Standing there looking at my fellow students all this went through my mind and I knew I had to try and teach the young fellow that nothing about our learning Aikido is boring. I had to try and teach him something of "ichi-go ichi-ye", or "one time, one beginning". I had to try and teach him that every encounter is a first and last. I had to try and get across that nothing can be repeated and nothing can be practiced. It can only be experienced once, and then it is gone forever. How can you become bored with something you only do once?

I had to try and teach him that each encounter with another of God's creations is a once in a lifetime event that can never be repeated nor taken back. Each encounter should be full and true, and never done with half a heart or half a mind. Each time you face another person, and that person gives their body to you in technique, right then you hold that life in your hands. You hold in your power a gift more precious than gold and one that can never be replaced. It is a unique and wondrous thing. How can you become bored with that?

I had to try and teach that young man that accepting the gift of that life is an ominous and yet joyous responsibility. You accept it; you protect it and you return it in better condition than it was before your encounter. Then you offer yourself in return. The uniqueness of good Aikido is that we can do this in total trust, and in so doing, we will all be richer from the encounter. I had to try and teach this young man we do not practice shomen uchi ikkyo. We experience it only once and in that one experience we share a lifetime with another of God's beings. How can you be bored with that?
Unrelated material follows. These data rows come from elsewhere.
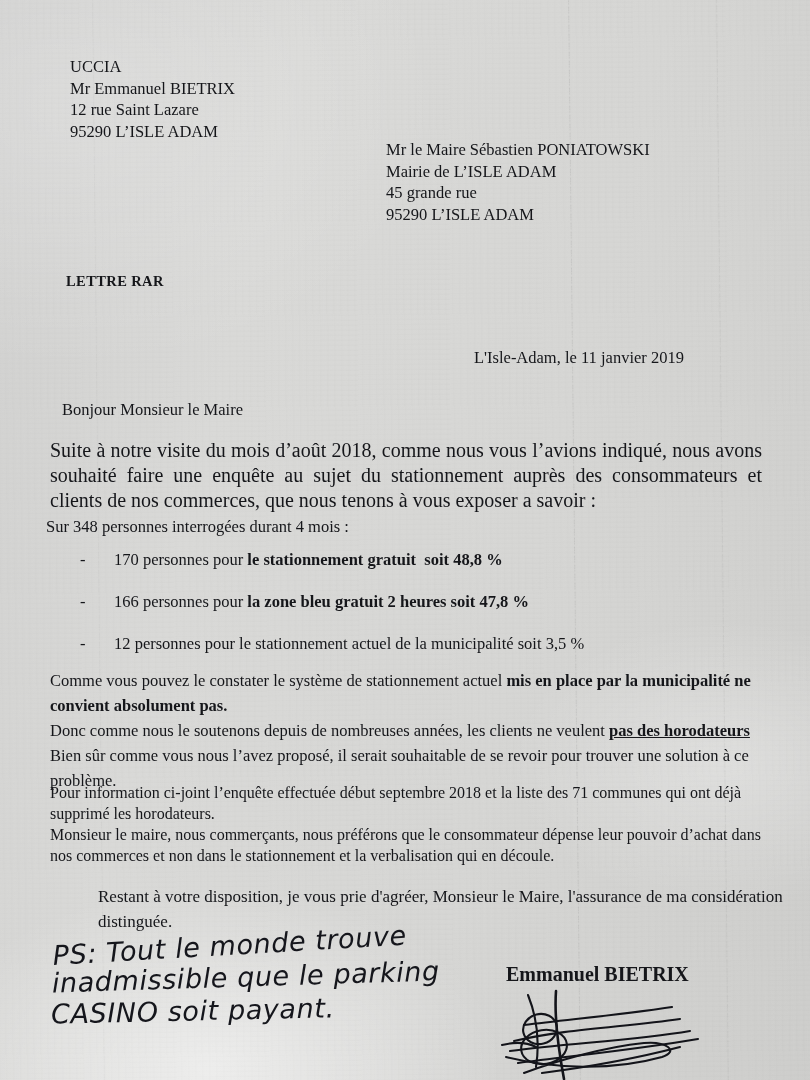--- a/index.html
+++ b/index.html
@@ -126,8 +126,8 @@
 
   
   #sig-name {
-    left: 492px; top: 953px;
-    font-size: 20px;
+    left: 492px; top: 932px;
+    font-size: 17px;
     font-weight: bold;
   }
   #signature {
You give yourself to me and I give myself to you in total trust. No equivocation or self-evasion what so ever. To learn to trust and be trusted is ikkyo. It is the first principle of Aikido, without which all other training becomes less by its measure. It is the first because it is the hardest. The hardest to learn and is the hardest to keep. I had to also try and teach the young man that coming to the dojo everyday should not get old and should not need to be boring.

As I looked at the faces of each of the more experienced men I knew they too embrace the concept of "shoshin", the beginner's heart. How else could those other old worn down tattered ragamuffins of old men, of whom I am one, be there. Our combined days of stepping through the doors of a dojo must be in the tens of thousands. Yet there we are class after class, seminar after seminar, day after day, month after month, year after year, decade after decade. Why do we not become bored to tears? It is because each time we step through that door it is with the heart of the beginner. We are ready to encounter shomen uchi ikkyo for the first time, and we can hardly wait.

Each time I hold my children, each time I kiss my grandchildren, each time I tell my wife I lover her, is the first and last time. And two days ago I held my mother for the first and last time. How, oh how, can one become bored with that? I am convinced that without Aikido this knowledge would have evaded me. This peace I have would never have been. I don't know if the young man really understood the lesson he got that day, but I hope so.